Une action en justice a été lancée contre le consortium qui a fait bâtir et commercialisé le quartier. L'entreprise de BTP, Agenco, a déjà fait faillite. Vu la lenteur de la justice brésilienne, l'aile endommagée du parking sera peut-être au fond de la rivière quand le verdict sera rendu. "Ne parlez pas de malheur !", coupe Claudio, qui a acheté en 2011 en ne sachant rien du problème. Son appartement a perdu au bas mot 50% de sa valeur. "Même si je vendais, je ne pourrais pas trouver aussi bien dans le quartier. Je suis en quelque sorte prisonnier ici." Une cage dorée, avec piscines, jardins, et salle de fitness, services que Claudio paie 1200 reals brésiliens par mois (environ 330 euros).
Rebelote au village olympique ?
"Et vous savez le pire ? C'est que le comité olympique, qui nous a tournés le dos dès que les choses ont commencé à se gâter, a choisi un site marécageux pour le village olympique des athlètes ! La même configuration qu'ici. Les gens le savent, et les promoteurs n'ont vendu qu'une fraction des appartements proposés", poursuit Fernando. L'entreprise de BTP Odebrecht a beau insister à longueur de communiqués que les erreurs de la Vila do Pan ne seraient pas répétées, le doute subsiste. "D'ailleurs, on a vu la télévision australienne débarquer ici dès que leurs athlètes ont eu des problèmes dans leur immeuble du village", ajoute Claudio.

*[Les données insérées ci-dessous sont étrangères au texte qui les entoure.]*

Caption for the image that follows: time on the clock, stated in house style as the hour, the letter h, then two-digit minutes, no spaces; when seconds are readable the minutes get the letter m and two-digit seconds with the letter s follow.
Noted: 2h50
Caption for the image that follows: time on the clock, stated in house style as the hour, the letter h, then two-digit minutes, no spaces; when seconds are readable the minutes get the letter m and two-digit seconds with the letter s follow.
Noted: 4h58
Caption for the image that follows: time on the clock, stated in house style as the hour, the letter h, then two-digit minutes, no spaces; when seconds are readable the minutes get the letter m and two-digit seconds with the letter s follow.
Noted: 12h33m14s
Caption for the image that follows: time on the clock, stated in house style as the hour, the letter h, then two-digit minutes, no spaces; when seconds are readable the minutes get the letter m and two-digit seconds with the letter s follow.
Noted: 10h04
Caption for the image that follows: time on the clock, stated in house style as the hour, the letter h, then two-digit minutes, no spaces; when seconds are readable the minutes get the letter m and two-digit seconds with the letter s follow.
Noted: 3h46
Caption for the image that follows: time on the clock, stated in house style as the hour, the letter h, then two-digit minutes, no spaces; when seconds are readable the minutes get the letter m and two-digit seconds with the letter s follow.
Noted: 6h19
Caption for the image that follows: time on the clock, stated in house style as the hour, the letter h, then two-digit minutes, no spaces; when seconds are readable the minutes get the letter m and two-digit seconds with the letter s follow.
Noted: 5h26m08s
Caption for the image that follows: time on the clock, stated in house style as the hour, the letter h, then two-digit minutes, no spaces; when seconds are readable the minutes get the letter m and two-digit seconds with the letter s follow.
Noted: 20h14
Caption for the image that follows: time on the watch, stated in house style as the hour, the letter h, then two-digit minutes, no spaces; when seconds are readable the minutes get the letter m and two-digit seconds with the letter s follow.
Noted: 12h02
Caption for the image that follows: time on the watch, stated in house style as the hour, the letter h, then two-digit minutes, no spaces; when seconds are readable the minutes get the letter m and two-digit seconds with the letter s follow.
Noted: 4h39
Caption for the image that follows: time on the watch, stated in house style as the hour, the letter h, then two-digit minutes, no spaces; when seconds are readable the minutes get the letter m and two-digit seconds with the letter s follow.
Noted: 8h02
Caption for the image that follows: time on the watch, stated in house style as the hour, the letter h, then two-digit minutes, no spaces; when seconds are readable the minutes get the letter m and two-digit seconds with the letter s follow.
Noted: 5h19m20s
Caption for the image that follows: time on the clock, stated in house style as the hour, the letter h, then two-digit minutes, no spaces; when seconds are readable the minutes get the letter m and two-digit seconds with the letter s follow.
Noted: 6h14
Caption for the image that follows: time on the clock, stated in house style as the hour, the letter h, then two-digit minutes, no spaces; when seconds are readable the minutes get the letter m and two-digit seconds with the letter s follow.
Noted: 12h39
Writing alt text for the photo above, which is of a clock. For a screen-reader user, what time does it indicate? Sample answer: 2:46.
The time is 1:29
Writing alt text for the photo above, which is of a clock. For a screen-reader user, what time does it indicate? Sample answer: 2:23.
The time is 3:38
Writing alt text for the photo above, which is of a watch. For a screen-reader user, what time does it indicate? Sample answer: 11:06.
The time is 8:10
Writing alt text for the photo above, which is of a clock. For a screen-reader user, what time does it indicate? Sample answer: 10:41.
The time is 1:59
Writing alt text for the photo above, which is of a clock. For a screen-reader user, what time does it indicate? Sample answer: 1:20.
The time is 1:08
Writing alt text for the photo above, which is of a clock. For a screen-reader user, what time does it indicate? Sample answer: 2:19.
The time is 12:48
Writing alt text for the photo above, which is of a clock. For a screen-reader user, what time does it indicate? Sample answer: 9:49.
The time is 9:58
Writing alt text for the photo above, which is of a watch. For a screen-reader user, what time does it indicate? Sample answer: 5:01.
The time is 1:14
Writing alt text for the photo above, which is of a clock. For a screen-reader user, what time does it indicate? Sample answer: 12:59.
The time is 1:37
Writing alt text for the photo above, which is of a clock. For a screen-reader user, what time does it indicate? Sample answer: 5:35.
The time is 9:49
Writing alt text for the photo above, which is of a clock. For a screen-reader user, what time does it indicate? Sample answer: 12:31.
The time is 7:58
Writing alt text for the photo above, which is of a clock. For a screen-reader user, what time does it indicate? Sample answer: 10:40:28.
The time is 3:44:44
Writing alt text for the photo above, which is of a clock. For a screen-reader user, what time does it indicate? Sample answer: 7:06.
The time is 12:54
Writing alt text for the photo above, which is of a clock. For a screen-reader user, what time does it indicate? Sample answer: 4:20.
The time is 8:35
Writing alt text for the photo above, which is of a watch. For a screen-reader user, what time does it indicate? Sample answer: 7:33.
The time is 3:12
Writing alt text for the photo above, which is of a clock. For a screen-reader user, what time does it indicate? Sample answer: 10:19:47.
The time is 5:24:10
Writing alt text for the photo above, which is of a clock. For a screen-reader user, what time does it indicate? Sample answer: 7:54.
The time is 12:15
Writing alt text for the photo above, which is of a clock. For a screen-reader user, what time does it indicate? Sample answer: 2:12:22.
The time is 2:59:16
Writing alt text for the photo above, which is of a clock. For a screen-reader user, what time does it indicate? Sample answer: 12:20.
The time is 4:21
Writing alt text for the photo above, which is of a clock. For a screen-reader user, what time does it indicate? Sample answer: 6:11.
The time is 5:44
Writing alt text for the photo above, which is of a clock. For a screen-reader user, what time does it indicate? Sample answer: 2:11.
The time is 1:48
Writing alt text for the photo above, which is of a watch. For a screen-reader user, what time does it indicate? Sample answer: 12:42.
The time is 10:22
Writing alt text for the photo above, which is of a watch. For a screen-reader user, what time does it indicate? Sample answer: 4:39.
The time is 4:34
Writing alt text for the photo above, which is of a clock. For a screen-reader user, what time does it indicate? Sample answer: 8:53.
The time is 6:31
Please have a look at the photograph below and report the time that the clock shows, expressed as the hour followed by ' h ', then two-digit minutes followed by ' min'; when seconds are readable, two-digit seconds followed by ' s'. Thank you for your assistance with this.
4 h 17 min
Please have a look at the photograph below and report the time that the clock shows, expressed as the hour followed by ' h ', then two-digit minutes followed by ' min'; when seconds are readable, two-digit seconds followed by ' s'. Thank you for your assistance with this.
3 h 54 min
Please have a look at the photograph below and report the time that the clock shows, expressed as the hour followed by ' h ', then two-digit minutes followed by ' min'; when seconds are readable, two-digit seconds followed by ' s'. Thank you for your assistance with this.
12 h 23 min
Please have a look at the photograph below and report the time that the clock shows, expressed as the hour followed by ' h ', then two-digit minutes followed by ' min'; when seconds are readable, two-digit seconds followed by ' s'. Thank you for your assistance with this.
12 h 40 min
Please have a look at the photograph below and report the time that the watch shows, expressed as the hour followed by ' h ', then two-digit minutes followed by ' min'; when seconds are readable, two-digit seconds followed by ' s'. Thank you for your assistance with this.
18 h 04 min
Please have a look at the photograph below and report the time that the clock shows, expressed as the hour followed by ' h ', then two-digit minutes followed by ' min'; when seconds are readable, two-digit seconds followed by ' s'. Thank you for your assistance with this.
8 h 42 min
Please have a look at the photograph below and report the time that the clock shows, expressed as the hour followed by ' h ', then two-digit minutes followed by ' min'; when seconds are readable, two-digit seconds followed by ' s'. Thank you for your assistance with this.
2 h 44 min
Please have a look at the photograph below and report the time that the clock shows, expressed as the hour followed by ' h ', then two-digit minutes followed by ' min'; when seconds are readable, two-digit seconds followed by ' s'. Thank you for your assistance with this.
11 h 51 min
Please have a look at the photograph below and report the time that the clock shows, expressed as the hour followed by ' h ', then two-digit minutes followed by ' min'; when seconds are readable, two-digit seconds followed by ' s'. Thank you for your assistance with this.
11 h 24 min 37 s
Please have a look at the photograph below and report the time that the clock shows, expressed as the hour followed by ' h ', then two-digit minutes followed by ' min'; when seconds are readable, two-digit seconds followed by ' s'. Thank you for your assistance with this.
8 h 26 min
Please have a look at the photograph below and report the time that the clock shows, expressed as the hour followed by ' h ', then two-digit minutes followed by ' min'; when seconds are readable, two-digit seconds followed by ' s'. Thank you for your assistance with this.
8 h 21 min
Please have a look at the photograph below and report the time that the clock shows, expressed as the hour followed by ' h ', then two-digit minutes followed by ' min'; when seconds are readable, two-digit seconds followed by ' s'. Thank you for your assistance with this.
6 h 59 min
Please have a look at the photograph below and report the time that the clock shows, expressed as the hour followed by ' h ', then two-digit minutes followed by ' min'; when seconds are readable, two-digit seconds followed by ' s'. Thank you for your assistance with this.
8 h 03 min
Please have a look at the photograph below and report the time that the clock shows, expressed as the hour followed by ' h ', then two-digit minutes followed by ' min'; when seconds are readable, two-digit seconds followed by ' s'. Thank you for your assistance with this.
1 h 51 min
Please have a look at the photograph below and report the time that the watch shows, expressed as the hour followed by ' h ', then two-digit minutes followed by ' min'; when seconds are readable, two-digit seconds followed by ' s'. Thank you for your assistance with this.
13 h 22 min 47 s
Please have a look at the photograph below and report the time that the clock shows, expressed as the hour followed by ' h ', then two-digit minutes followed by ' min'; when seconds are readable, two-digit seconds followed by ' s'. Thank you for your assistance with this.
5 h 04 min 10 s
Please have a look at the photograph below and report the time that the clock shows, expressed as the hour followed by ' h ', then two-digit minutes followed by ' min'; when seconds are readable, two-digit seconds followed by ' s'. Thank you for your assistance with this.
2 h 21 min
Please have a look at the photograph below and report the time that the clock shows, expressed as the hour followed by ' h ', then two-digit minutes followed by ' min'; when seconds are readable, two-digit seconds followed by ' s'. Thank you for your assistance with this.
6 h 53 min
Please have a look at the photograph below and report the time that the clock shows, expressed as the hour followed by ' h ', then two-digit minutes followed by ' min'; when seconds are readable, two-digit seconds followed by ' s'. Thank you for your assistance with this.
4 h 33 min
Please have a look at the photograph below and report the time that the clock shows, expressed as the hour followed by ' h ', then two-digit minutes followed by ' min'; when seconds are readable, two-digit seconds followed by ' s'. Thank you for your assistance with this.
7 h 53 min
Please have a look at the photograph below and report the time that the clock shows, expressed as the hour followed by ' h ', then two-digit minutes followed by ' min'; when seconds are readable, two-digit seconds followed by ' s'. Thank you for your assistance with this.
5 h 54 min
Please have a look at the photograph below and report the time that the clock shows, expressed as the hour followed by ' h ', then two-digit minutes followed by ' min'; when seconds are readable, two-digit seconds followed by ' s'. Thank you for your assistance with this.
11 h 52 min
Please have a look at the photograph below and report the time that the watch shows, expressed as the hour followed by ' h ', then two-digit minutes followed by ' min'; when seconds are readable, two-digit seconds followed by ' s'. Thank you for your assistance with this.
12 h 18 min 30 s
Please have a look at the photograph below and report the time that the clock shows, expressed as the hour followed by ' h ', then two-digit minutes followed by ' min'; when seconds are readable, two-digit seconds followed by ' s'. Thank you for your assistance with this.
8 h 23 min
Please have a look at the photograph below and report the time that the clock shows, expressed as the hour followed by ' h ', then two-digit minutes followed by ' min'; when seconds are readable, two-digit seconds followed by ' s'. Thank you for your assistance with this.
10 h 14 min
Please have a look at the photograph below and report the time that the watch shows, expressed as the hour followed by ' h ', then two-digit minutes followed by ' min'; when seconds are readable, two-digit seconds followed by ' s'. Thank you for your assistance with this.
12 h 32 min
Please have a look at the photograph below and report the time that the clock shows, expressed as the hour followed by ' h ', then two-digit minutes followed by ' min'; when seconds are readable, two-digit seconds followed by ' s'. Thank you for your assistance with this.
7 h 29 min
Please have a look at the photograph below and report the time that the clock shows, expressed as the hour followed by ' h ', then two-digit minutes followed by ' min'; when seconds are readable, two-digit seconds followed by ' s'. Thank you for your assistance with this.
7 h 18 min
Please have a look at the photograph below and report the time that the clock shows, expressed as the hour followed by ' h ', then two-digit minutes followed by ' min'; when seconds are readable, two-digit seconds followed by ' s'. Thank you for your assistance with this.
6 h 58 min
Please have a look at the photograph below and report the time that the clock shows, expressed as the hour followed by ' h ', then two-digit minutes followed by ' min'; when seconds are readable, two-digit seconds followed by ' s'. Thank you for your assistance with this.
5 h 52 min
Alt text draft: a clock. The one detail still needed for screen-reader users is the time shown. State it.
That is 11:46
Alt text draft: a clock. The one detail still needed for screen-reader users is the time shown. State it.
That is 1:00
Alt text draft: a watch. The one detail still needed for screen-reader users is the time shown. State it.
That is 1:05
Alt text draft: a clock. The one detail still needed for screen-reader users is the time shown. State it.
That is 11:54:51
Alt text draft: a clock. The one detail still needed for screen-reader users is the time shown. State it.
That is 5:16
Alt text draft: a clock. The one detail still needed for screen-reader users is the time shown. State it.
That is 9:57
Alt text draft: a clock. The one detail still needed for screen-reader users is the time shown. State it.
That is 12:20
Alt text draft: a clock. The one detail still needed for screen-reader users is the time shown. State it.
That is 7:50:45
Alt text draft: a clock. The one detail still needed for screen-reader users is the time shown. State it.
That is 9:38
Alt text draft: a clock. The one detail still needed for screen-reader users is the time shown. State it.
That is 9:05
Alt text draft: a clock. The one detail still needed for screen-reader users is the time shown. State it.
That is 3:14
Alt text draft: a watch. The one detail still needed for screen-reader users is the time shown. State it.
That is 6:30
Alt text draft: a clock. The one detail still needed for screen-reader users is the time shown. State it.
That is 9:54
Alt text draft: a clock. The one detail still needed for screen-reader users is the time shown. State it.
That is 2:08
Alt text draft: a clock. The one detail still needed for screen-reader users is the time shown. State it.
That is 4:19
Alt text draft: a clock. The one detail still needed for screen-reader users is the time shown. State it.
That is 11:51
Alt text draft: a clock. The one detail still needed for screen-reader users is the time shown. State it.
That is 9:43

L'infirmier est l'un des rares à avoir profité de la proximité de son domicile pour se rendre aux Jeux, et à noyer ses timelines sur les réseaux sociaux de photos prises dans la Future Arena de handball ou la Carioca Arena de judo. Fernando résume le sentiment général : "Beaucoup de gens autour de moi ont refusé de ne donner ne serait-ce qu'un centime au comité olympique brésilien."